U.S. Import and Export Elasticities: A Panel Data Approach

Published in Empirical Economics 2012

GitHub page with generated estimates This article describes the creation of a new dataset on sectoral-level import and export elasticities in the U.S. between the years 1978 and 2001. It proposes the use of panel data techniques as a means of generating import price indexes, and then using them to measure trade elasticities while instrumenting for the endogeneous variables. In particular, it provides a dataset listing trade elasticities for a broad range of sectors at the North American Industry Classification System 4-digit, and 6-digit and the Harmonized Tariff System 6-digit, and 10-digit levels of industry aggregation. These results are compared to previous estimates in the literature. The resulting estimates can be used in a wide-range of applications in empirical studies of international trade policy, particularly in analyzing the welfare effects of international trade.

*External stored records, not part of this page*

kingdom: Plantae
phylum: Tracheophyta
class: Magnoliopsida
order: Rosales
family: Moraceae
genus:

Protection with Many Sellers: An Application to Legislatures with Malapportionment

Published in Economics and Politics 2011

What effect, if any, does legislative malapportionment have on international trade protection? This paper argues that in malapportioned legislatures, such as the U.S. Senate, industries become over‐represented in a legislature if they are disproportionately located in small constituencies. As a result, industries that are disproportionately located in smaller constituencies are likely to receive greater protection from international trade. To argue this point theoretically, this paper develops a new model, combining legislative bargaining and a model of lobbying to study trade protection while allowing for a legislature with multiple legislators and differently sized constituencies. We then test the predictions of this new model using tariff votes from the U.S. Senate in the late nineteenth and early twentieth centuries and a panel of tariffs and non‐tariff barriers to trade in the U.S. in the 1990s. Considerable support is found for the model's predictions. Industries concentrated in states where the population is low receive greater protection from imports.

A Monte Carlo Study of Growth Regressions

with Romain Wacziarg
Published in Journal of Economic Growth 2009

GitHub page with simulation files Using Monte Carlo simulations, this paper evaluates the bias properties of estimators commonly used to estimate growth regressions derived from the Solow model. We explicitly allow for measurement error, country-specific fixed effects and regressor endogeneity. An OLS estimator applied to a single cross-section of variables averaged over time (the between estimator) performs best in terms of the extent of bias on each of the estimated coefficients. Fixed-effects and the Arellano–Bond GMM estimator overstate the speed of convergence under a wide variety of assumptions, while the between estimator understates it. Finally, fixed effects and Arellano–Bond bias towards zero the slope estimates on the human and physical capital accumulation variables, while the between estimator and the Blundell–Bond system GMM estimator bias these coefficients upwards.

Small States, Big Pork

with Romain Wacziarg
Published in Quarterly Journal of Political Science 2007

Using data on authorizations from the 2005 Highway Bill, we show that the legislative allocation of pork barrel spending by US state (measured by the value of transportation earmarks per capita) greatly favors smaller states. We exploit the difference between two versions of the bill: the version that was passed by the House and the compromise version passed in conference committee. Our empirical results provide strong evidence in favor of theories of legislative malapportionment.